A dirlo, nero su bianco, è uno studio della Fondazione Visentitni e presentato oggi alla Luiss: i giovani italiani impiegano sempre più tempo a diventare autonomi. “Se un giovane di 20 anni nel 2004 aveva impiegato 10 anni per costruirsi una vita autonoma, nel 2020 ne impiegherà 18 (arrivando quindi a 38 anni), e nel 2030 addirittura 28: diventerebbe, in sostanza, ‘grande’ a cinquant’anni”.
Ma non basta. Perché dallo studio emerge anche che l’Italia “è penultima in Europa per equità intergenerazionale facendo meglio solo della Grecia”. Per fare fronte a questo problema, “sarebbe necessario un patto tra generazioni con un contributo da parte dei pensionati nella parte apicale delle fasce pensionistiche con un intervento progressivo sia rispetto alla capacità contributiva, sia ai contributi versati”, si legge nello studio.
Dunque “serve una rimodulazione dell’imposizione che, con funzione redistributiva, tenga conto della maturità fiscale”, propone lo studio, secondo la quale sarebbe necessario anche un “contributo solidaristico da parte della generazione più matura che gode delle pensioni più generose”, questo – aggiunge lo studio – sarebbe “doveroso, non solo sotto il profilo etico, ma anche sotto quello sociale ed economico”.

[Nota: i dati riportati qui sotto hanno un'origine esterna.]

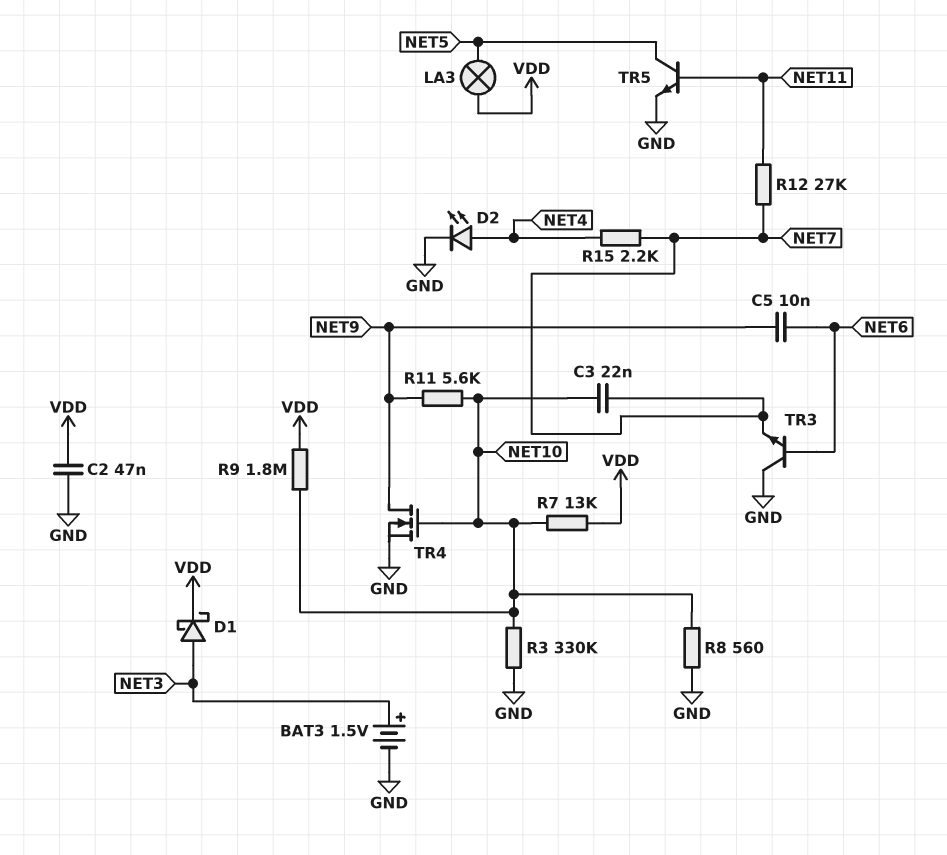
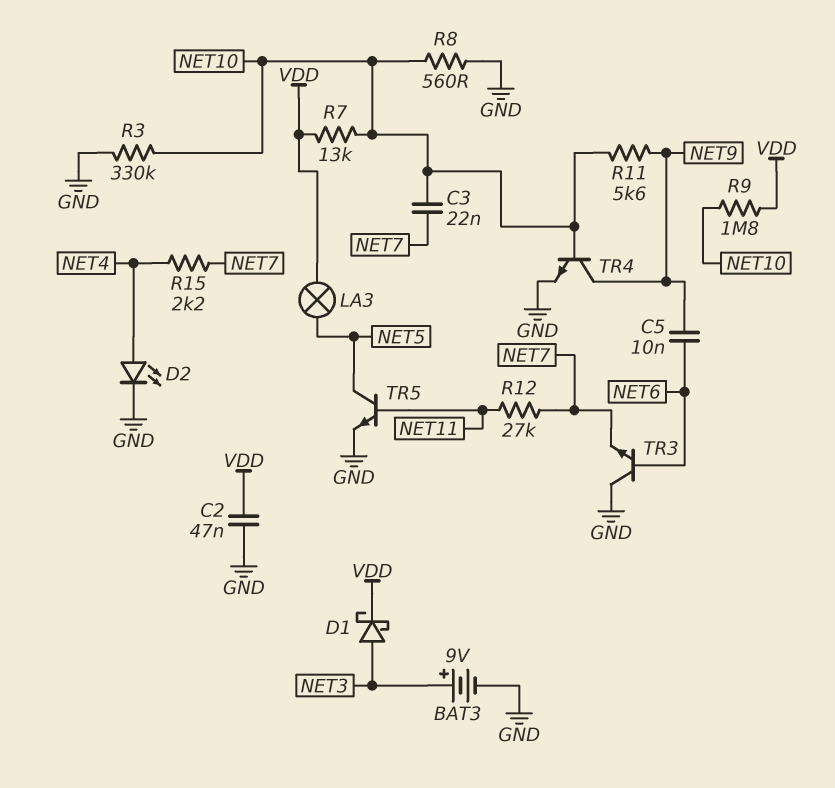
BAT3: 1.5V (plus NET3, minus GND) -> 9V (plus NET3, minus GND)
TR4: NMOS (G NET10, D NET9, S GND) -> NPN (B NET10, C NET9, E GND)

Un ulteriore allarme è quello che riguarda il peso dei giovani tra i 15 e i 29 anni senza occupazione (Neet) sull’economia. Stando ai dati della ricerca, l’incidenza dei ragazzi che non studiano, né lavorano, né sono impiegati in forme di apprendistato professionale è salito a 32,65 miliardi, contro i 23,8 miliardi del 2008, anche se la cifra è inferiore ai 34,6 miliardi del 2014.